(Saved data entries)
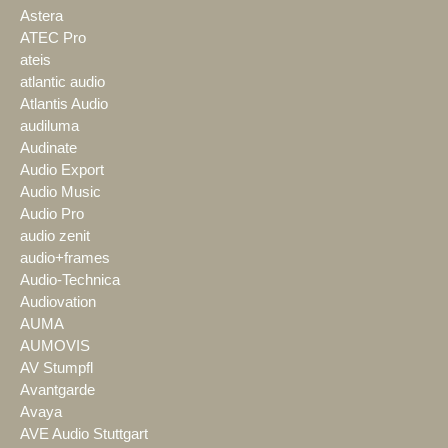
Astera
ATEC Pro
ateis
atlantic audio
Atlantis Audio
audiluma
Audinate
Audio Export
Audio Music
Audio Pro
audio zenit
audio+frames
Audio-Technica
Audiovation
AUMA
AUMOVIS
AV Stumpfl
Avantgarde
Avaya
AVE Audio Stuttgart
...
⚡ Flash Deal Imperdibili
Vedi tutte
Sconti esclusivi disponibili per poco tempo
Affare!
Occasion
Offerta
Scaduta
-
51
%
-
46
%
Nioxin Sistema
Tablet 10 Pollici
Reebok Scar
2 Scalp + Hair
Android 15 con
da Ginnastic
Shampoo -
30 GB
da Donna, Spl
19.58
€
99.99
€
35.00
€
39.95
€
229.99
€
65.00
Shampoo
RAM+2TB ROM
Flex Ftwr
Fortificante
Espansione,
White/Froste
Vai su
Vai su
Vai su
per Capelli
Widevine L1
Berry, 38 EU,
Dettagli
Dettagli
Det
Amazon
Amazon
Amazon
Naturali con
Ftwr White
--
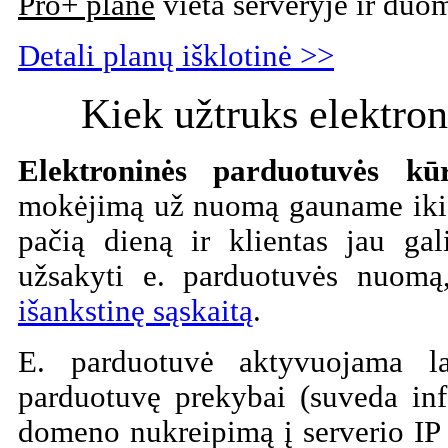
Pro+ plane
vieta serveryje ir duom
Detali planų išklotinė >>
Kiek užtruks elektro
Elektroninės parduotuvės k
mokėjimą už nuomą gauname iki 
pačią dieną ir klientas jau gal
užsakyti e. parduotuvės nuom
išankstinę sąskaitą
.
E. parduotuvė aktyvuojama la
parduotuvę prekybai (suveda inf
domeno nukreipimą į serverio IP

▶ [Written task]:
Return the part of the records above that opens with the line containing "Flash Deal Imperdibili" and closes with the line containing "RAM+2TB ROM", reproducing those lines exactly as they are.

▶ [Problem solution]:
⚡ Flash Deal Imperdibili
Vedi tutte
Sconti esclusivi disponibili per poco tempo
Affare!
Occasion
Offerta
Scaduta
-
51
%
-
46
%
Nioxin Sistema
Tablet 10 Pollici
Reebok Scar
2 Scalp + Hair
Android 15 con
da Ginnastic
Shampoo -
30 GB
da Donna, Spl
19.58
€
99.99
€
35.00
€
39.95
€
229.99
€
65.00
Shampoo
RAM+2TB ROM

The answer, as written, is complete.